2011 was one of the most eventful years of my life. I started it by living the high life in downtown Bangkok (literally, on a 15th floor apartment), and ended it sloshed on the dance-floor of Shepherds Bush Walkabout, an experience that has become uncomfortably familiar over the years.

In between, I’ve travelled to Cambodia, Malaysia and Singapore. I’ve moved house no less than FOUR times. And I’ve singlehandedly kept the coffee economy afloat – firstly via Gloria Jeans and now Cafe Nero. If there’s any life lesson I’m eager to take in to 2012, it’s that I’d be an utter dipshit to kiss goodbye to as much deposit money as I did last year; a grand total that ended up a few notes shy of £5500. FML.

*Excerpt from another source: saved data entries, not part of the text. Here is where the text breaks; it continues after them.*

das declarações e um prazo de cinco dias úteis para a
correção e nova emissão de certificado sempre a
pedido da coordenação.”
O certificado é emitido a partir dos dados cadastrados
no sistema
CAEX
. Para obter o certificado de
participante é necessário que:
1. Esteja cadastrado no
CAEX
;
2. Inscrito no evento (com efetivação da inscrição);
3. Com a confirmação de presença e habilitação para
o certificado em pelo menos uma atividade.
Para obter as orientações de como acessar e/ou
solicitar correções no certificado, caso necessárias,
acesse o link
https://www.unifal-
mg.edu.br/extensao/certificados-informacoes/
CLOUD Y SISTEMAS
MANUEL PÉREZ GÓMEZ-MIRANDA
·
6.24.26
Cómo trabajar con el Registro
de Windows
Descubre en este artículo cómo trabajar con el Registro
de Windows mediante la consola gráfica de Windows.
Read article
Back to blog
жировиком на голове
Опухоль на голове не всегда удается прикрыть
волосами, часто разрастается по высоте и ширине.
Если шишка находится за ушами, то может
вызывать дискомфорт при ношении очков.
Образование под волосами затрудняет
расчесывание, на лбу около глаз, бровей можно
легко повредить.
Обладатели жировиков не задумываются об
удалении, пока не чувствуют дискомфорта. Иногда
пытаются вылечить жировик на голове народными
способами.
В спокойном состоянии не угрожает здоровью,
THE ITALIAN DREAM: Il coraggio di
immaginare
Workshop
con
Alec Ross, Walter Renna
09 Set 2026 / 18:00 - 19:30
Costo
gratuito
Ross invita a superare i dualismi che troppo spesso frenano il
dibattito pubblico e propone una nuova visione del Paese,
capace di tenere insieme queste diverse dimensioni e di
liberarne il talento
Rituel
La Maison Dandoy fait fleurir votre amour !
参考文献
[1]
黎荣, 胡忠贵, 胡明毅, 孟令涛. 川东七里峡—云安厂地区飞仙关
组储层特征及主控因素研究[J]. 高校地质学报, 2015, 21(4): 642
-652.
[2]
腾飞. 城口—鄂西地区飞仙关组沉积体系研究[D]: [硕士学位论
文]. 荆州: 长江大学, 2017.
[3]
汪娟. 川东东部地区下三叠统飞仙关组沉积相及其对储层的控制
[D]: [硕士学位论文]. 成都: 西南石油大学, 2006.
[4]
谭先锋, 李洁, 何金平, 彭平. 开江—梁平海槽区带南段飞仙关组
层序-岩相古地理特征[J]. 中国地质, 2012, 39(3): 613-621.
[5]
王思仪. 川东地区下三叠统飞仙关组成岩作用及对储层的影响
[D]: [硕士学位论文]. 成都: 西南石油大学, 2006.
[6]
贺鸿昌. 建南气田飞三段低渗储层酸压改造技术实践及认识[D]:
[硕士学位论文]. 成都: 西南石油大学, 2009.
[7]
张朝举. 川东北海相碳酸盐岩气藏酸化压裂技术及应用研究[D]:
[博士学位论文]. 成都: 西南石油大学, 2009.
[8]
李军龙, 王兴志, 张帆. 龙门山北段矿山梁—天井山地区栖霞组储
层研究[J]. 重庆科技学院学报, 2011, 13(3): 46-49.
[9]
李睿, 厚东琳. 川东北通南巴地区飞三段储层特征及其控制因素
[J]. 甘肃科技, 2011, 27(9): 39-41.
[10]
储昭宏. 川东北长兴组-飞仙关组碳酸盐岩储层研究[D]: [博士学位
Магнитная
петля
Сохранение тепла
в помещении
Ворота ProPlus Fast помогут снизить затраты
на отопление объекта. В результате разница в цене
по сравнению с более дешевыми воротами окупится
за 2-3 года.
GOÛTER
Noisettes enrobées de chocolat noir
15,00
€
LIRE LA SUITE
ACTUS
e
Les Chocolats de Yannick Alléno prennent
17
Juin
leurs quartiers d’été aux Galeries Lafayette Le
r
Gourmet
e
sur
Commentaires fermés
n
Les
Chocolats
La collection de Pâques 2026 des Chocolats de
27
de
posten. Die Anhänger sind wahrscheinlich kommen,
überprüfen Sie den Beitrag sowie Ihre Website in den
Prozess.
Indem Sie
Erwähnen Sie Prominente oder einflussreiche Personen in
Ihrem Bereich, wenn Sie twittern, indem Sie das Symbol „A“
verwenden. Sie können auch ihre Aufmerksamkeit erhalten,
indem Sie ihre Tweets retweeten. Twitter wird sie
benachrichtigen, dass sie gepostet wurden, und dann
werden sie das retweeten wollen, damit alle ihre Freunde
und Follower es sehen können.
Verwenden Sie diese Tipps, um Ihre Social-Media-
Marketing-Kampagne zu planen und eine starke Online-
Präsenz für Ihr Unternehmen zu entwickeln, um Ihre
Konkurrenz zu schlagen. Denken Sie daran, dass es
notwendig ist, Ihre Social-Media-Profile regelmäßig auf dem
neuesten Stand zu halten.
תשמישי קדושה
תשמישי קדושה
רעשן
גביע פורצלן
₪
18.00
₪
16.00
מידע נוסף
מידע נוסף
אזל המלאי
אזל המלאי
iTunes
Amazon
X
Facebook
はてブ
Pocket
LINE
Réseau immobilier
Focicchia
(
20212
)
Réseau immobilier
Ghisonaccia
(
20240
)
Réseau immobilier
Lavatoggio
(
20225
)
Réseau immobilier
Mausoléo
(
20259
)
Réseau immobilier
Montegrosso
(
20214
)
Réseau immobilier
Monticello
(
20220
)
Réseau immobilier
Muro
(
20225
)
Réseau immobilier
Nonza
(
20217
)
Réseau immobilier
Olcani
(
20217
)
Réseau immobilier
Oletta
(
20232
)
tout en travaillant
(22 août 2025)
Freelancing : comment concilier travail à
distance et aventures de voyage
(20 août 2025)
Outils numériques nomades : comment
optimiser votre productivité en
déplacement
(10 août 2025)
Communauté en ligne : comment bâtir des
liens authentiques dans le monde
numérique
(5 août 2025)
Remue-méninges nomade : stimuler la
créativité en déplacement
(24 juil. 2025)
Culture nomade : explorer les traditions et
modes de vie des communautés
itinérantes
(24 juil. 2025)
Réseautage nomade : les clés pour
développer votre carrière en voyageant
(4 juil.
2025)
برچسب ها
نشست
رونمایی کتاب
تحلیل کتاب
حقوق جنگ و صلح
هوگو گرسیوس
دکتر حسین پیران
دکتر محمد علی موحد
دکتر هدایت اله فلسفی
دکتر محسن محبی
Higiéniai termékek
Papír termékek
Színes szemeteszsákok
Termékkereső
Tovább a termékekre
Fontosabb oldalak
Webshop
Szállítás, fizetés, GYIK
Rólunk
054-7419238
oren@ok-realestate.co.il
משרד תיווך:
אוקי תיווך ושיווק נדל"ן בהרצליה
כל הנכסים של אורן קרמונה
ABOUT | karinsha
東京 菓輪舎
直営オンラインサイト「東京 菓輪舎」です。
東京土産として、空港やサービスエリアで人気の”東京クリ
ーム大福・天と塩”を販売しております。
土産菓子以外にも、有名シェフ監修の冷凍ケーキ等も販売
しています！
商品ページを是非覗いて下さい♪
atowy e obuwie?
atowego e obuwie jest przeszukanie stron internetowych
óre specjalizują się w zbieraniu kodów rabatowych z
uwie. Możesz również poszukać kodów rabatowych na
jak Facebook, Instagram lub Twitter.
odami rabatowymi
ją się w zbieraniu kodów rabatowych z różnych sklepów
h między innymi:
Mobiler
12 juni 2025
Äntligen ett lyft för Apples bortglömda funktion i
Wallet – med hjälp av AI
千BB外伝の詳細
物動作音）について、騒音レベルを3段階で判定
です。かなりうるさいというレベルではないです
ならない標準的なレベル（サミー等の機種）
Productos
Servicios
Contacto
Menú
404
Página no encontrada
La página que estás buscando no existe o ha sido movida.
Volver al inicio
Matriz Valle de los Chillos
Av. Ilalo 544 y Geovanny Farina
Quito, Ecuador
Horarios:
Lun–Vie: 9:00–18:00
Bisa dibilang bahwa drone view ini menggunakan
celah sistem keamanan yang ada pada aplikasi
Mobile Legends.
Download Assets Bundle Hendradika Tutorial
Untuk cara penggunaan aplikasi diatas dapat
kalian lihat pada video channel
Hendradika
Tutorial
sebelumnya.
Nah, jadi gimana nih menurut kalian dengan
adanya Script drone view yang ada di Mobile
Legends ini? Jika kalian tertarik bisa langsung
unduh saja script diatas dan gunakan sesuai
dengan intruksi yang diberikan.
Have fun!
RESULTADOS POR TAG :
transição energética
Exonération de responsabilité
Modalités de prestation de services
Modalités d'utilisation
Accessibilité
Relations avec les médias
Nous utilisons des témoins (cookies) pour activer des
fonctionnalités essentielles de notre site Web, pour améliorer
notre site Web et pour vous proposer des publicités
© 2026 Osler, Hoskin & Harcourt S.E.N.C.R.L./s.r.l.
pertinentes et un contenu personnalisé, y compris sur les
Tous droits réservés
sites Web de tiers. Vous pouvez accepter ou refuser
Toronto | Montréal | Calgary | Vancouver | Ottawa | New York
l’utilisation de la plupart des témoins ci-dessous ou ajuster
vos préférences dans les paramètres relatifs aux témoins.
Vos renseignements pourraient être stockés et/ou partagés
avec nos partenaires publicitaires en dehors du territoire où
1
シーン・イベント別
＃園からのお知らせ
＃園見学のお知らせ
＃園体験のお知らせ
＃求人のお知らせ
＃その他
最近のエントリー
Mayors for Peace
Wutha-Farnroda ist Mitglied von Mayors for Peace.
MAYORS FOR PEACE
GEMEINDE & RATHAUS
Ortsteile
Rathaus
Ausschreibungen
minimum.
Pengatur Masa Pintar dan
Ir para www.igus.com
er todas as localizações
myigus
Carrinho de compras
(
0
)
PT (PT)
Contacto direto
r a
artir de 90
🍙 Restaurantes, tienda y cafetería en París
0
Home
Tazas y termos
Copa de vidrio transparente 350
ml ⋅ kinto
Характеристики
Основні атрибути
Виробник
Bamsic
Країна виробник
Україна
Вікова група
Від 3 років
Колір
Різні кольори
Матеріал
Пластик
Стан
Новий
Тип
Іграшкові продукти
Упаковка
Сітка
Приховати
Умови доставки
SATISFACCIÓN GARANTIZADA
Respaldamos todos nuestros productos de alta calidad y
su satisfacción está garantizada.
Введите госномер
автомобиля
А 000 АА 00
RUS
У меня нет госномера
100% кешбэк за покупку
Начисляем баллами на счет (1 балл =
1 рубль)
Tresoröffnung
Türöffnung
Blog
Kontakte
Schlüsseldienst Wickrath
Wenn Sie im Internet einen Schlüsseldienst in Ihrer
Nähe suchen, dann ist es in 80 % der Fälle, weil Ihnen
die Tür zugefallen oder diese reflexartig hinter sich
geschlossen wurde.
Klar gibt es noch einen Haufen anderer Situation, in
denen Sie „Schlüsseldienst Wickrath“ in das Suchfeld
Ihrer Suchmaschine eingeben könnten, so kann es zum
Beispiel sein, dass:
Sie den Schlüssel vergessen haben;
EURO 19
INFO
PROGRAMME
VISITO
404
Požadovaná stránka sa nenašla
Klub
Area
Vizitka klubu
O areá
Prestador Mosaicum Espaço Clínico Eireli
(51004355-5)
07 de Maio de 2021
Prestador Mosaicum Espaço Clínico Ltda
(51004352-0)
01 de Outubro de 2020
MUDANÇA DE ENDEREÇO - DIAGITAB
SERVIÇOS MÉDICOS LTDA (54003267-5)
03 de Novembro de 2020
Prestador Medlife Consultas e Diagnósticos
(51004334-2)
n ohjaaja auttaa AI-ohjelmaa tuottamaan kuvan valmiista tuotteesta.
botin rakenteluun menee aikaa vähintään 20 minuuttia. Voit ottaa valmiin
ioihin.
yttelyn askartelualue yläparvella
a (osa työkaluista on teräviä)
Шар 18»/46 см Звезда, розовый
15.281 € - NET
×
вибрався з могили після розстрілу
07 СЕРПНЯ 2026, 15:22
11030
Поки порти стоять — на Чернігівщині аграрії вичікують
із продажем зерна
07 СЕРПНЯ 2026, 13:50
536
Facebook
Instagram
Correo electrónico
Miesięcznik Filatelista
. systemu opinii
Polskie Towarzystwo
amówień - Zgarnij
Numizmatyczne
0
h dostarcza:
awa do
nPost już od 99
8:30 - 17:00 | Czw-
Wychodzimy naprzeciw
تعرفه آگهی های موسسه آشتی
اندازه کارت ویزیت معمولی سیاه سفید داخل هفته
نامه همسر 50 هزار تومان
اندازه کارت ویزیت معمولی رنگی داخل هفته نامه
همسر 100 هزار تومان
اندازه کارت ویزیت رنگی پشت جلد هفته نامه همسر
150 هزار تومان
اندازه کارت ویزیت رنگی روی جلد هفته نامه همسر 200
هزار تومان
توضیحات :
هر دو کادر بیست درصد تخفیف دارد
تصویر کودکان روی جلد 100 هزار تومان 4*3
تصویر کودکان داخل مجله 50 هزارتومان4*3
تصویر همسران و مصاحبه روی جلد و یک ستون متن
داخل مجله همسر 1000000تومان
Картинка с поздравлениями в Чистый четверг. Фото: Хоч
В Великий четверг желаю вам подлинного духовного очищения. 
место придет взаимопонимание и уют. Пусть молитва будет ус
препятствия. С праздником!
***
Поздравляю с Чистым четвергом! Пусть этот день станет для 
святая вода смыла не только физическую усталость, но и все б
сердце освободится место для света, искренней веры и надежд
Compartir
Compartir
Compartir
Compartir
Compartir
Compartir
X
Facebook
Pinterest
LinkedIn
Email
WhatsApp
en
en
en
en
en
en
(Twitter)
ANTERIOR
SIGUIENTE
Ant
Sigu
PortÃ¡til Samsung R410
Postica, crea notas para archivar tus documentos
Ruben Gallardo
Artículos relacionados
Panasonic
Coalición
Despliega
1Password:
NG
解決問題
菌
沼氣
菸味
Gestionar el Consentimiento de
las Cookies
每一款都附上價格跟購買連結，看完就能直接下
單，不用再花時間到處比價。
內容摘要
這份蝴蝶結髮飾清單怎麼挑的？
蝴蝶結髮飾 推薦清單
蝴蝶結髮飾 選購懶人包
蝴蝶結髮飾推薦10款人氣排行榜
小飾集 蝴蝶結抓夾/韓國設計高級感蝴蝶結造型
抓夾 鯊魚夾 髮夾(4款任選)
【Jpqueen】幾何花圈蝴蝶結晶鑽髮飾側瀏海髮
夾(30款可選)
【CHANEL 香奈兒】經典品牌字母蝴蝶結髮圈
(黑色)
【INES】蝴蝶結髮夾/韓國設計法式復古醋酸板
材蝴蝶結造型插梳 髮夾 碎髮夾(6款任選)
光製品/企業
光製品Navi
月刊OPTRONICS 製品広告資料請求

Indeed, the moment where I’m asked to commit my signature to any dotted line is now met by a ferocious growl, followed swiftly by brooding silence. The kind where you could be forgiven for anticipating that I’m about to eat said contract.

My new home is the Greater London suburbs. Greater London by name, Greater London most certainly not by nature. My stress levels have tapered off significantly since finding a semi-permanent home. But that’s not to hide the fact that the closest I get to an adrenaline rush is when an elderly neighbour trundles in to a pile of dog shit outside my driveway. Such is the pace of living in ‘Greater London’…

I think the most excited we’ve ever been was when we thought we found Hitler on a bus.

Hitler on a bus

Alas, moving house has proven, without doubt, that one of life’s greatest miseries is the struggle of relocation. If I have to accept one more flat pack from a courier, I’ll be greeting the merciless prick with my very best “Here’s Johnny…” impression. That and obviously, the point blank refusal to “sign fer it, mate“.

Christ, there’s already one room in my house dedicated to the shit I’ve yet to recycle.

Christmas recycling

That’s my dining room, believe it or not. Correction: That will be my dining room when I get hold of some recycling bags from the council.

Travel Targets in 2012

I already have some trips planned for 2012.

In May, I’ll be heading to America for a wedding, and to meet some of my partner’s friends.

New York, Chicago and Indianapolis will be our ports of call. Can you spot the odd one out? Yep, I’ve been told that Indiana’s biggest tourist attraction is the Indy 500 race, which doesn’t bode well for my souvenir hunt. I’m not a fan of motor racing at the best of times, but especially when it’s the retarded American version that takes place in a circular ring.

The only time I’ve found circular rings and cars to be compatible was in Destruction Derby on the Sega Saturn. And something tells me a Nascar event has gone badly wrong if it resembles as such.

Digs aside, I’m looking forward to visiting America again. It’s been a while since I last had my anal cavities probed at immigration. Remind me not to provoke Passport Control by smiling next time.

I’m also excited to travel back to Thailand at the end of 2012, although I’ve learnt another vital life lesson: don’t come home with a puppy. Unless you like handing over £3000 to government quarantine, as well as the puppy.

With trips to Spain, France and ‘somewhere beginning with B’ (hold hands, let’s pray it’s not Birmingham), it should be a good year.

Business Targets in 2012

Like most affiliates, my gameplan for 2012 is survival. Don’t get banned from Facebook, don’t get sued for false advertising, don’t get swallowed up by the competition.

Generally speaking, if I can succeed with just one of those targets, it’ll be a bloody good year.

It probably doesn’t come as a surprise to many people that I’m slowly moving my business away from affiliate marketing. As much as I love the money, the job is about as satisfying for the soul as a bicycle kick to the bollocks. The sooner I become less reliant on mindless arbitrage, the sooner I’ll be able to force myself out of bed in the morning.

My most important target for the year is to get published. I’ve always wanted to be an author, and this is the year where I’m determined to make it happen.

I’m currently writing a book that sums up the sleaze of working in the Internet Marketing business. While it could be difficult to find an agent for my profanity woven prose, I’m hoping one will take pity on me. Or read this blog and get in touch. Nudge wink ball tickle.